Chinese Advertising SDK Found in Hundreds of Apps Stealing Data

New Malware, Switcher Trojan, Targets Android Users and Wi-Fi Networks

Users of smartphones, beware – it has been found out that many legitimate apps have an advertising software development kit in them which secretly collects user data and sends what it finds to the servers of a Chinese company.

This software development kit or SDK is developed by a Chinese firm Igexin and can be found in more than 500 apps that are available on the official Google Play Store and are reportedly downloaded over the astounding 100 million times.

People first started looking into it after they had noticed suspicious API requests. According to researchers, they managed to get on the trail of the Igexin SDK by noticing a pattern: reportedly, known malware samples were being downloaded on clean smartphones after the device made a request to the Igexin API server.

After several months of investigation, Lookout mobile security firm’s researchers found out that the developers of Igexin were using SDK legitimate functions in order to send malicious commands to legitimate apps.

By looking at what the legitimate apps asked the phone users to give them permission to do during the installation process, the Lookout researchers were able to deduce that the SDK was able to collect various sorts of data from the devices but more than anything call logs.

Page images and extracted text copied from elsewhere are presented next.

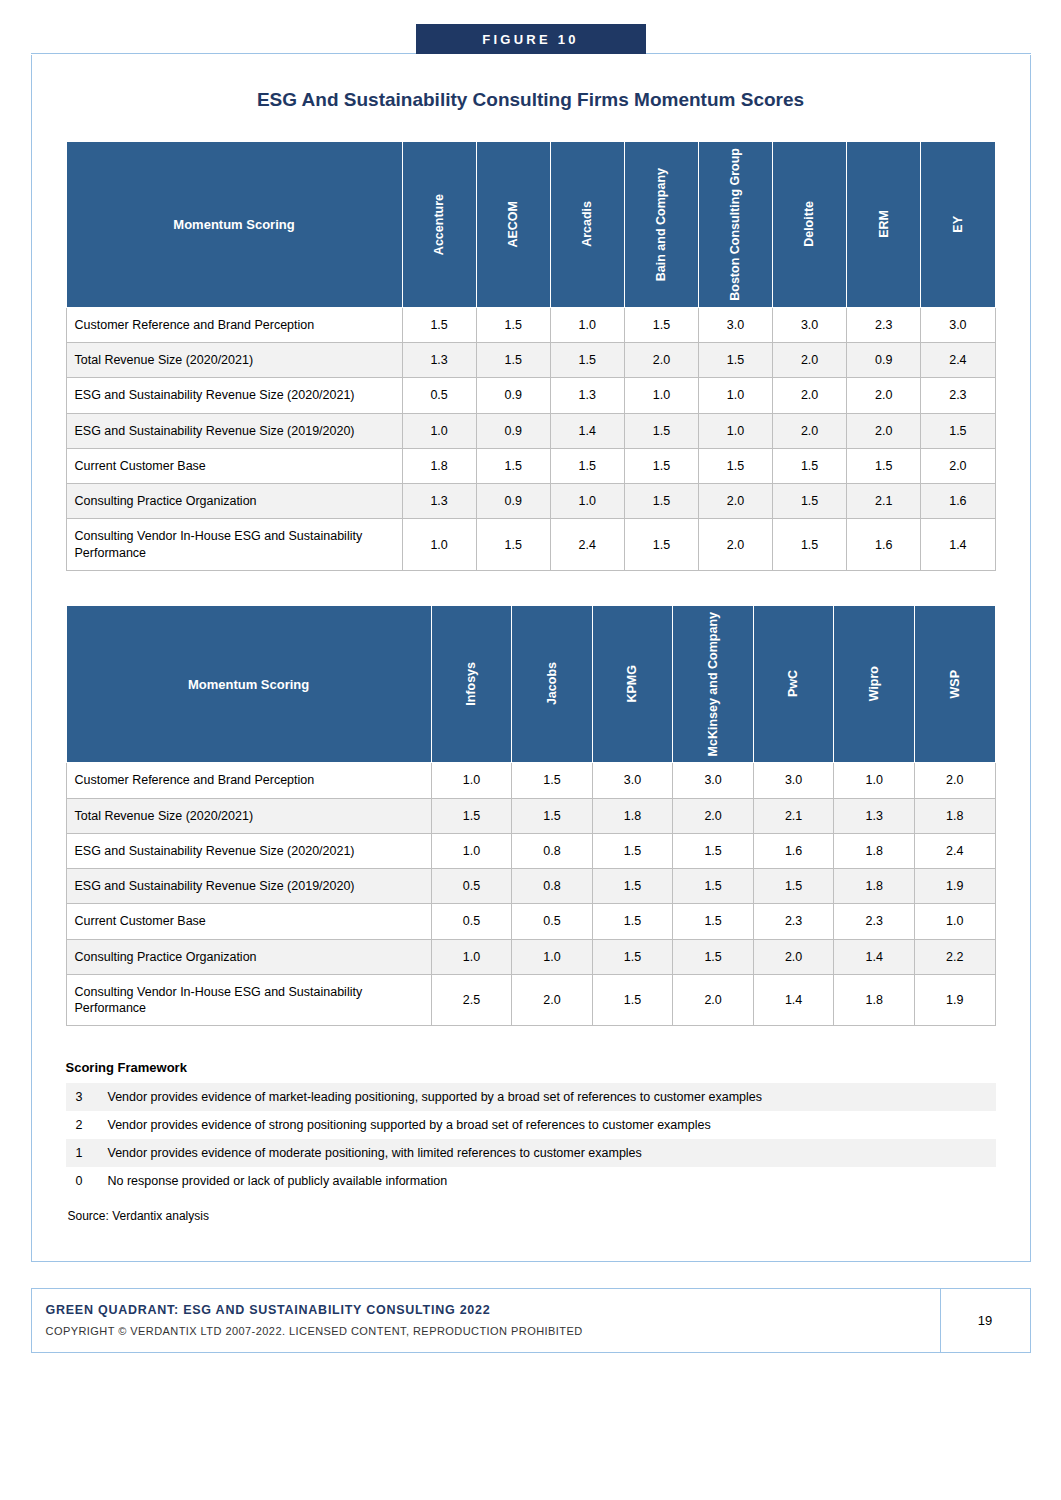FIGURE 10
ESG And Sustainability Consulting Firms Momentum Scores
| Momentum Scoring | Accenture | AECOM | Arcadis | Bain and Company | Boston Consulting Group | Deloitte | ERM | EY |
| --- | --- | --- | --- | --- | --- | --- | --- | --- |
| Customer Reference and Brand Perception | 1.5 | 1.5 | 1.0 | 1.5 | 3.0 | 3.0 | 2.3 | 3.0 |
| Total Revenue Size (2020/2021) | 1.3 | 1.5 | 1.5 | 2.0 | 1.5 | 2.0 | 0.9 | 2.4 |
| ESG and Sustainability Revenue Size (2020/2021) | 0.5 | 0.9 | 1.3 | 1.0 | 1.0 | 2.0 | 2.0 | 2.3 |
| ESG and Sustainability Revenue Size (2019/2020) | 1.0 | 0.9 | 1.4 | 1.5 | 1.0 | 2.0 | 2.0 | 1.5 |
| Current Customer Base | 1.8 | 1.5 | 1.5 | 1.5 | 1.5 | 1.5 | 1.5 | 2.0 |
| Consulting Practice Organization | 1.3 | 0.9 | 1.0 | 1.5 | 2.0 | 1.5 | 2.1 | 1.6 |
| Consulting Vendor In-House ESG and Sustainability Performance | 1.0 | 1.5 | 2.4 | 1.5 | 2.0 | 1.5 | 1.6 | 1.4 |
| Momentum Scoring | Infosys | Jacobs | KPMG | McKinsey and Company | PwC | Wipro | WSP |
| --- | --- | --- | --- | --- | --- | --- | --- |
| Customer Reference and Brand Perception | 1.0 | 1.5 | 3.0 | 3.0 | 3.0 | 1.0 | 2.0 |
| Total Revenue Size (2020/2021) | 1.5 | 1.5 | 1.8 | 2.0 | 2.1 | 1.3 | 1.8 |
| ESG and Sustainability Revenue Size (2020/2021) | 1.0 | 0.8 | 1.5 | 1.5 | 1.6 | 1.8 | 2.4 |
| ESG and Sustainability Revenue Size (2019/2020) | 0.5 | 0.8 | 1.5 | 1.5 | 1.5 | 1.8 | 1.9 |
| Current Customer Base | 0.5 | 0.5 | 1.5 | 1.5 | 2.3 | 2.3 | 1.0 |
| Consulting Practice Organization | 1.0 | 1.0 | 1.5 | 1.5 | 2.0 | 1.4 | 2.2 |
| Consulting Vendor In-House ESG and Sustainability Performance | 2.5 | 2.0 | 1.5 | 2.0 | 1.4 | 1.8 | 1.9 |
Scoring Framework
| 3 | Vendor provides evidence of market-leading positioning, supported by a broad set of references to customer examples |
| 2 | Vendor provides evidence of strong positioning supported by a broad set of references to customer examples |
| 1 | Vendor provides evidence of moderate positioning, with limited references to customer examples |
| 0 | No response provided or lack of publicly available information |
Source: Verdantix analysis
GREEN QUADRANT: ESG AND SUSTAINABILITY CONSULTING 2022
COPYRIGHT © VERDANTIX LTD 2007-2022. LICENSED CONTENT, REPRODUCTION PROHIBITED
19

Not only that, but the SDK also downloaded and ran code contained in large encrypted files without the users’ permission. This code helped the malicious conduct.

After the researchers got a hold of this information, they contacted Google and the developers of the legitimate apps that contained the Igexin SDK being used to simplify the delivery of ads.

Until the app developers are able to issue updates for their apps, Google took the steps to disable the malicious version of the said apps.

The researchers didn’t want to mention the exact apps that had the Igexin SDK, since they don’t think it’s the developers’ fault. Nonetheless, they provided a generic list of apps where they found the Igexin SDK.

  • Photo editors (1M-5M downloads)
  • Weather apps (one with 1M-5M downloads)
  • Games targeted at teens (one with 50M-100M downloads)
  • Internet radio (500K-1M downloads)
  • As well as educational, health and fitness, travel, emoji, home video camera apps.

Just last year, researchers from Kryptowire found that Adups, a Chinese firmware developer, had included malicious code in the firmware they delivered to Android phone makers.

This malicious code would gather a vast number of user details and send the collected data back to servers located in China. Low-priced Android devices were mostly affected, like BLU and even Barnes & Noble NOOK tablets.

Earlier in the month, Adups claimed to have stopped with the data collection, but experts are not believing the company.